第39話 クエストの合間にひとときを
「それッ!」
「ちょっ、セリカさんやりすぎー! ――――お返し!!」
「ぶはっ!?」
バシャバシャと水を掛け合う2人の女子を尻目に、俺は岩へもたれながら弾倉へ弾を込めていた。
空を見上げれば、透き通るような蒼空に薄く月まで見える。
小川のせせらぎと共に、7.92ミリ弾を弾倉に込めるカチンッという甲高い音が響く。
とても居心地の良い空間だ......、もう一生ここにいれるくらいに落ち着く。
「やっ! エルドさんは遊ばないんスか?」
「俺はいいよ、こうして弾込めながら空を見てるだけで満足だ」
「そういえば、魔法学院で出会ったあの日もこんな晴天でしたね」
言うと、セリカは俺の横に腰掛けた。
髪を濡らした彼女は、どことなく凛々しい雰囲気がある。
「わたし、こうやって仲間と楽しく冒険に行く日が夢だったんですよ......」
「冒険とは大げさだな、ただの採取クエストだろ?」
「わたしにとっては十分冒険ですよ、こんなの冒険者時代じゃありえませんでしたから」
俺は持っていた弾倉を置き、もう一度空を見上げる。
「軍人が冒険者より冒険者らしいとは、面白い時代になったもんだな」
「えぇ......、ホント感慨深いです」
振り向けば、彼女の瞳からは涙が一筋流れていた。
こういう時に男が取る行動なんて知らない俺は、無言でそれを拭う。
「ひぐっ、すみません......。わたし冒険者だった頃は雑用ばっかで、囮にされては大怪我したりとかが普通だったから、こうやって仲間とクエスト行くなんて経験なくって......」
辛い過去は誰もが持つものだ。
だがそれを乗り越え、ここまで生きてきた人間は本当に尊敬する。
そんなとっても強い女の子の頭を俺はソッと撫でた。
「そういや、最初は冒険者ギルドに行くのも怖がってたっけ。よく今朝ついてこれたもんだ、お前はそこらの上級職よりよっぽど強いよ」
グシャグシャと濡れた髪を撫で回す。
彼女は少し前まで冒険者ギルドを敬遠していた、だが今朝はなんの気なしに俺と同行した。
十分な進歩だ。
「いっ、1番信頼できる人が......いてくれましたし、あのくらいよゆーデス」
「1番って、こんなミリオタがか?」
「ミリオタだからッスよ、戦車について語らえるのはエルドさんくらいですので」
ニッと笑うセリカの顔にもう涙はなかった。
「そうか......ほら、オオミナトが呼んでるぞ、行ってやれ。んでもって遊んでこい」
「了解ッス!」
立ち上がるセリカの背中を見ながら装填作業を続けようとした時、滝の上で何かが光った。
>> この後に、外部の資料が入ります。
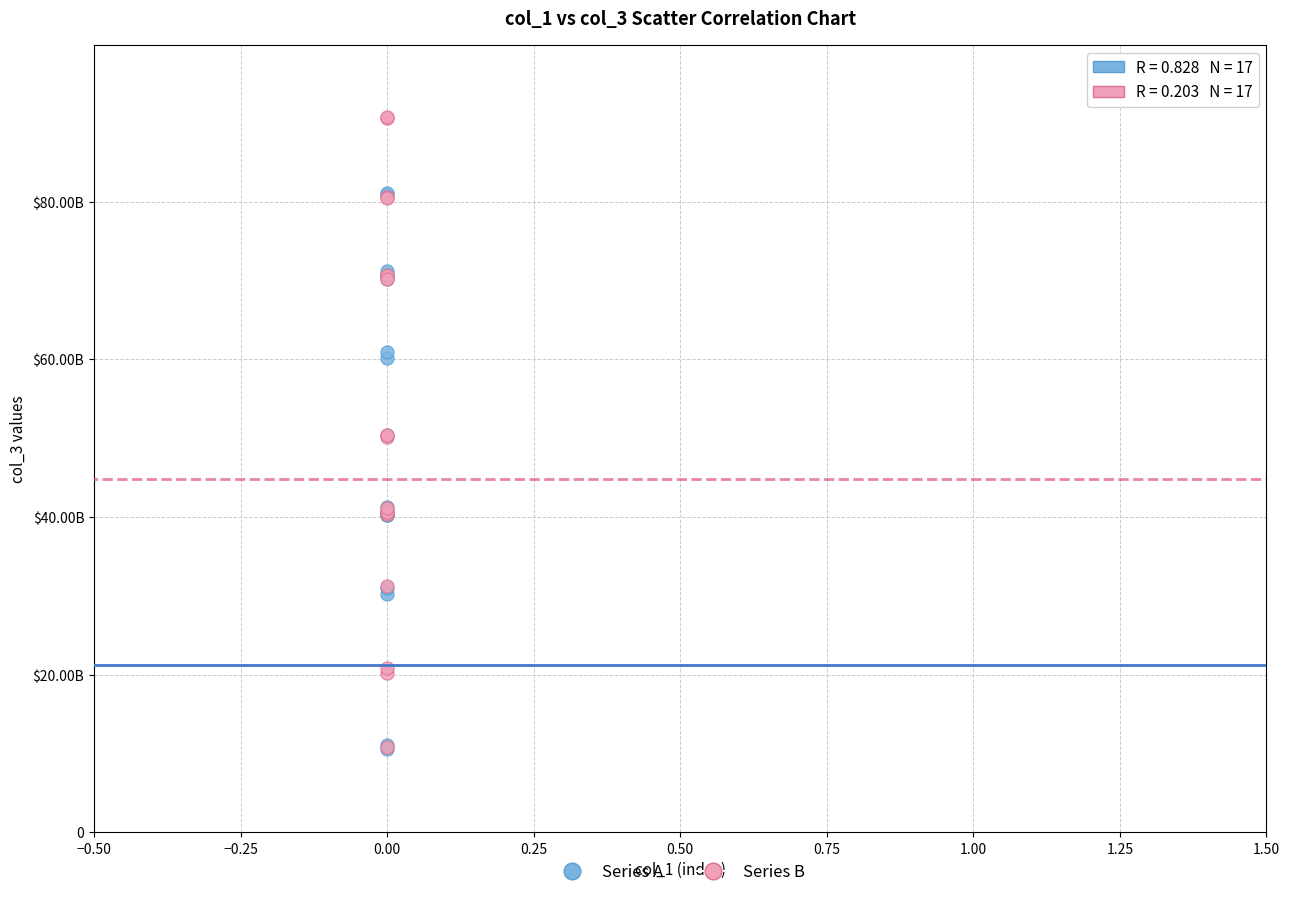

Which series has the widest spread of Y values?

Series B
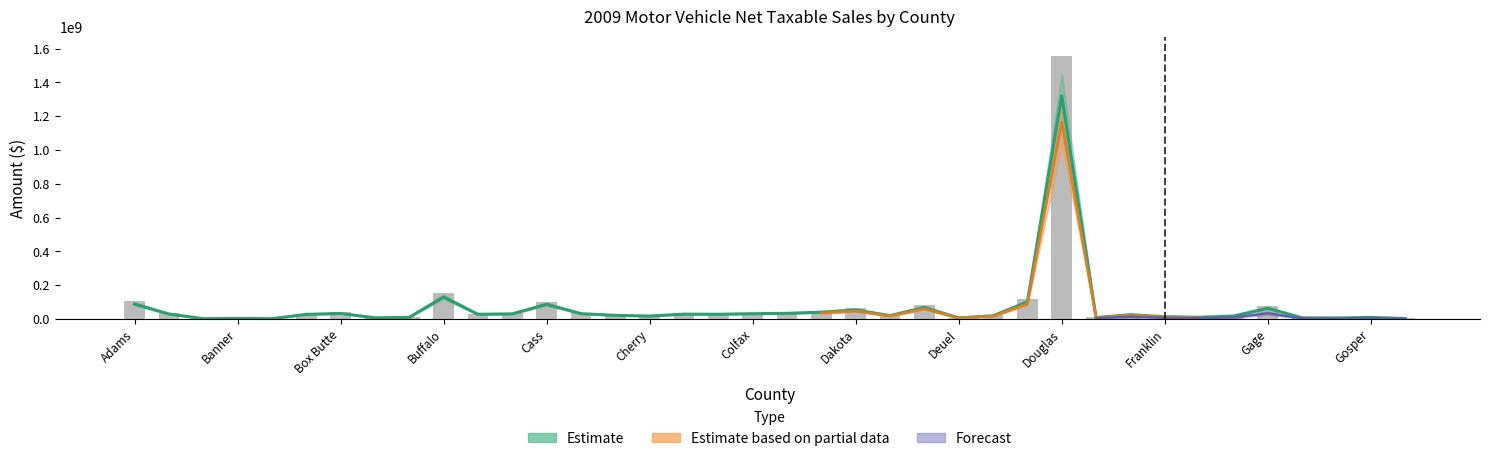

What is the label of the 26th bar from the left?

Dixon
魔力反応を同時に感じた俺は、とっさにセリカの腕を掴む。
「下がれッ!!!」
引っ張ったセリカの前に立ち、防御魔法を展開。
タッチの差で次々に『炸裂』の付与された矢が、障壁に刺さり爆発した。
「エルドさんッ!?」
「ギリで防いだから心配すんな! それより来たぜ――――追跡魔さんのお出ましだ」
滝の上で魔弓を構えていたのは、冒険者クロム・グリーンフィールド。
街で召喚獣を使って俺たちを襲った張本人であり、その照準はまっすぐ俺に向いていた。
「国家のあやつり人形風情が......! 消しとべッ!!!」
さらに撃ち込まれる炸裂魔法付きの弓矢。
防御魔法で防ぎながら、後ろのセリカへ叫ぶ。
「オオミナトさんを連れて隠れろ!! あのクソ野郎は俺が始末をつける!」
「......はいっ!」
攻撃の合間にセリカが飛び出し、最低限の装備だけ持ってオオミナトと共に森へ退避。
俺はショットガンに非殺傷弾を込めると、滝上のクロムと正対した。
「せっかくの楽しいひとときを奪ったんだ......。覚悟はできてるな?」
「知らないね、君のひとときなど奪われて然るべきものだ」
「ほぉ......」
ショットガンを後ろに担ぎ、拳銃のスライドを引く。
「ならアーチャー対アーチャー。お前が魔弓なんていう前時代的な武器でどこまでやれるか――――――楽しみだよ!」
弓が引かれ、戦いの撃鉄が起こされた。